Frequency Penalty (repeat_penalty) # Default: 1.1
This discourages the model from using overly common words.
It helps make the text more diverse and interesting.
Repeat Last N (repeat_last_n) # Default: 64
This prevents the model from repeating the same words or phrases too many times in a row.
0 = disabled, -1 = num_ctx
Tfs Z (default: 1)
Tail free sampling
To reduce the impact of less probable tokens from the output
A higher value (e.g., 2.0) will reduce the impact more. 1.0 = disables
Context Length (num_ctx) # Default: 2048
This is the maximum amount of text the model can consider when generating its response.

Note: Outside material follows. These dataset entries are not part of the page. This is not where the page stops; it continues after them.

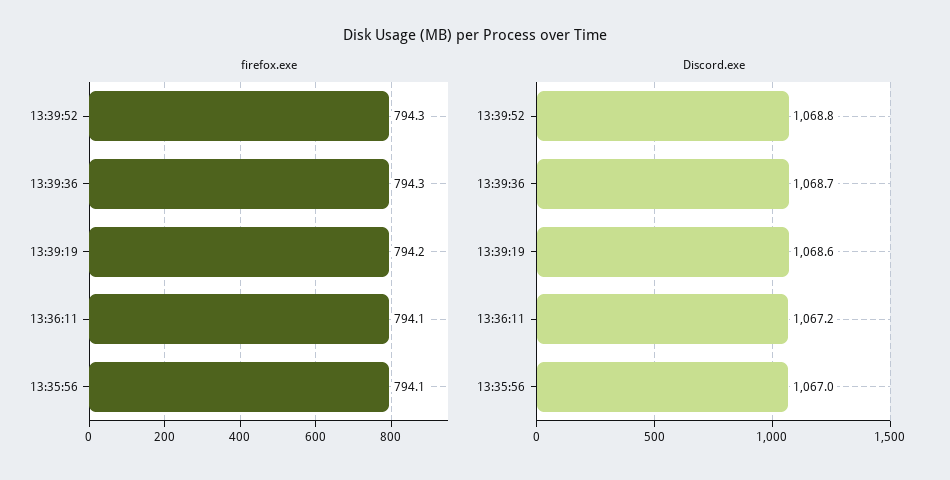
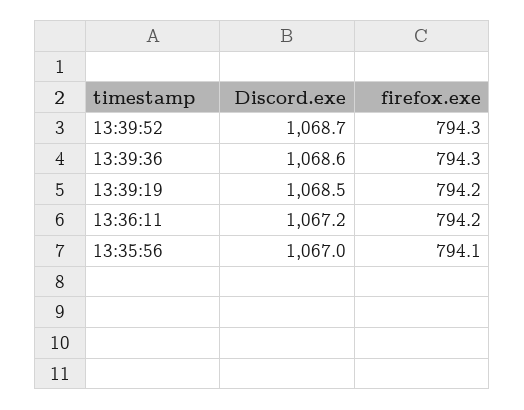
  {
    "firefox.exe": {
      "13:39:52": 794.3,
      "13:39:36": 794.3,
      "13:39:19": 794.2,
-     "13:36:11": 794.1,
+     "13:36:11": 794.2,
      "13:35:56": 794.1
    },
    "Discord.exe": {
-     "13:39:52": 1068.8,
+     "13:39:52": 1068.7,
-     "13:39:36": 1068.7,
+     "13:39:36": 1068.6,
-     "13:39:19": 1068.6,
+     "13:39:19": 1068.5,
      "13:36:11": 1067.2,
      "13:35:56": 1067
    }
  }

curl http://localhost:11434/api/generate -d '{ "model": "llama3", "prompt": "Why is the sky blue?", "options": { "num_ctx": 4096 } }'
Batch Size (num_batch)
This determines how many examples the model processes at once.

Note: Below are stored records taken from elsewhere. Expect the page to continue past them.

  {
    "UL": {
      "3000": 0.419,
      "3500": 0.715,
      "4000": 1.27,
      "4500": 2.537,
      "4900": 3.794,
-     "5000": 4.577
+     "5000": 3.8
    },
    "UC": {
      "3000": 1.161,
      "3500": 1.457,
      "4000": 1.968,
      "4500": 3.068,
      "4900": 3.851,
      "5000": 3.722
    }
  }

Tokens To Keep On Context Refresh (num_keep)
This controls how much of the previous conversation is retained when the context is refreshed.
Max Tokens (num_predict) # Default: 128
This limits the total number of tokens (words or parts of words) the model can generate in a single response.
seed # Default: 0
Sets the random number seed to use for generation.
Setting this to a specific number will make the model generate the same text for the same prompt.
stop
Sets the stop sequences to use.
When this pattern is encountered the LLM will stop generating text and return.
mirostat*
mirostat # Default: 0
Enable Mirostat sampling for controlling perplexity.
(0 = disabled, 1 = Mirostat, 2 = Mirostat 2.0)
mirostat_eta # Default: 0.1
Influences how quickly the algorithm responds to feedback from the generated text.
A lower learning rate will result in slower adjustments,
while a higher learning rate will make the algorithm more responsive.
mirostat_tau # Default: 5.0)
Controls the balance between coherence and diversity of the output.
A lower value will result in more focused and coherent text.